Prompt engineering
Prompt engineering is the practice of designing and refining the instructions given to a large language model to elicit better, more accurate, or more useful outputs. It focuses on how a task is phrased – the wording of the prompt, the examples provided, the output format requested, and the way constraints are expressed. Because LLMs are sensitive to the structure and content of their input, even small changes in phrasing can produce materially different responses.
Prompt engineering is a subset of context engineering, which takes a broader view of everything in a model’s context window – system prompts, retrieved documents, conversation history, and tool outputs. Where prompt engineering tunes the words of a single instruction, context engineering curates the information the model sees across a session. Harness engineering builds the machine that assembles and manages that context on each turn. And loop engineering sits above all three, deciding when and how often an agent runs at all.

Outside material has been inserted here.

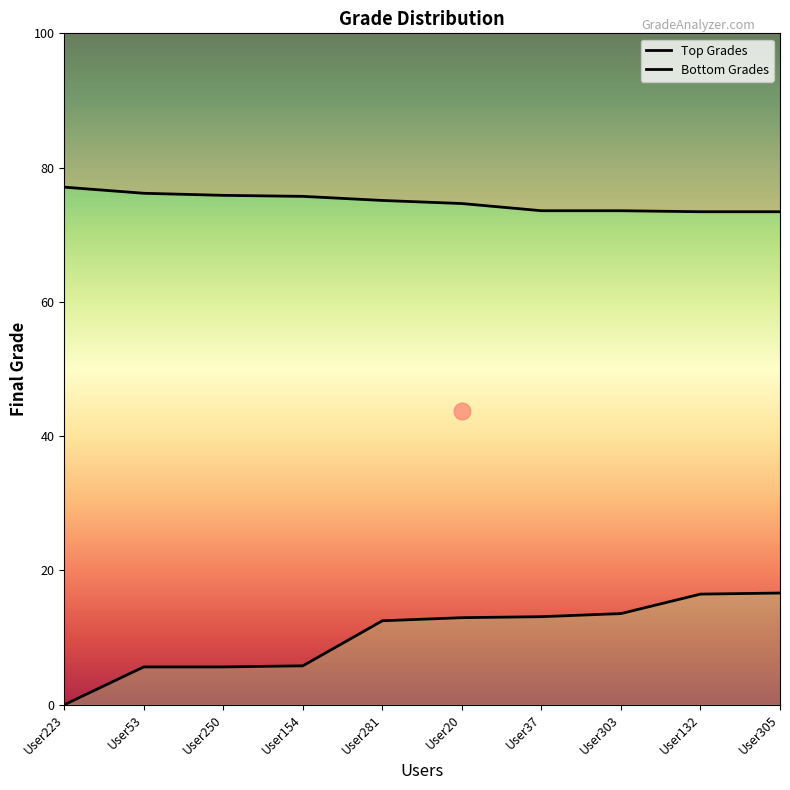

What is the maximum value shown in the chart?

77.1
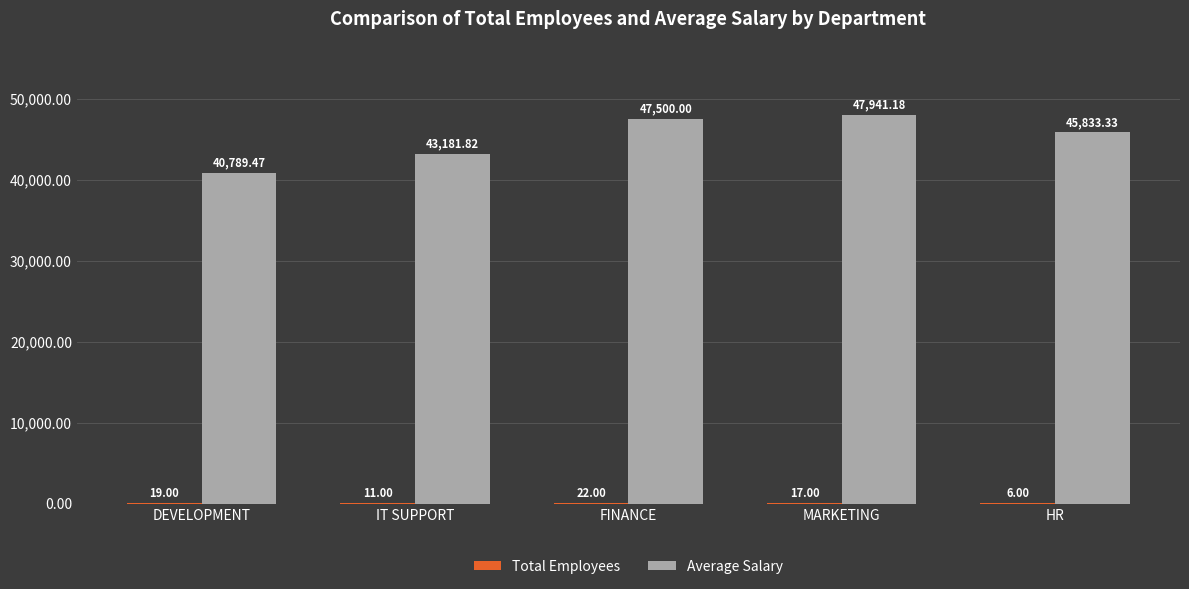

Which series has the largest total across all categories?

Average Salary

Common prompt engineering techniques include providing few-shot examples – sample inputs and outputs that demonstrate the desired pattern – and chain-of-thought prompting, which asks the model to reason step by step before giving an answer. Prompts can also specify output formats, set persona or role instructions, and define guardrails to steer the model away from unhelpful or unsafe responses. The discipline is largely empirical. Practitioners iterate on prompts, observe the results, and adjust.
The rise of generative AI and vibe coding – where developers describe what they want in natural language and let an AI coding assistant generate the code – has made prompt engineering a practical skill for a much wider audience than AI researchers alone.